What you have to do:
From the line with "7: (123, 22)" to the line with "19: (247, 49)", retype every line exactly, including those two, and leave out the rest of the data below.

#####

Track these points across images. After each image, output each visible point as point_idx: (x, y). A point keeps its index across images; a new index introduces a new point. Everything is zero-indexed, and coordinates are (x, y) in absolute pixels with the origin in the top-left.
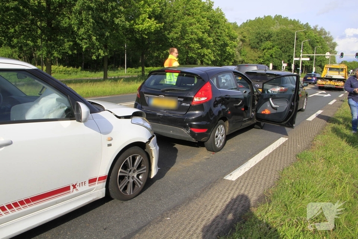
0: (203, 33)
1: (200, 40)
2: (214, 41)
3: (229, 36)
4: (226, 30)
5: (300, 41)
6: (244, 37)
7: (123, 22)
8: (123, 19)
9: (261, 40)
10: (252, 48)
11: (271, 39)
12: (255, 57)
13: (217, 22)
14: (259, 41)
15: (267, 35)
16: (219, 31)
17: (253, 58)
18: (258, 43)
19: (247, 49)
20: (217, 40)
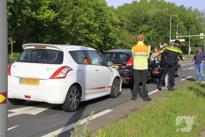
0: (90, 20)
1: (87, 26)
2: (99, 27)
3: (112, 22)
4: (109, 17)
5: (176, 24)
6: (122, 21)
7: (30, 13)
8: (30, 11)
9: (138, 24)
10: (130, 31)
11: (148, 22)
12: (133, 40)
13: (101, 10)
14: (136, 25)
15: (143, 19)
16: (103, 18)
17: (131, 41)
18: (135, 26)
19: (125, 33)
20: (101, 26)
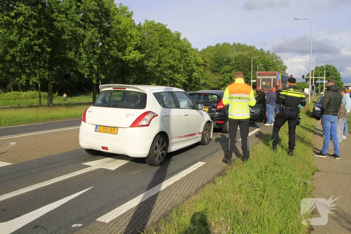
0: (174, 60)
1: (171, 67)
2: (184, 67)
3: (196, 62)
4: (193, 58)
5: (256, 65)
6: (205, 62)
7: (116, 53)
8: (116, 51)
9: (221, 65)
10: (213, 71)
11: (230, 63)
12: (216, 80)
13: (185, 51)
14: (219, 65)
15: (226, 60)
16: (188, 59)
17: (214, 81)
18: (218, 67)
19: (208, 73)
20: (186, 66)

#####

Answer box:
7: (123, 22)
8: (123, 19)
9: (261, 40)
10: (252, 48)
11: (271, 39)
12: (255, 57)
13: (217, 22)
14: (259, 41)
15: (267, 35)
16: (219, 31)
17: (253, 58)
18: (258, 43)
19: (247, 49)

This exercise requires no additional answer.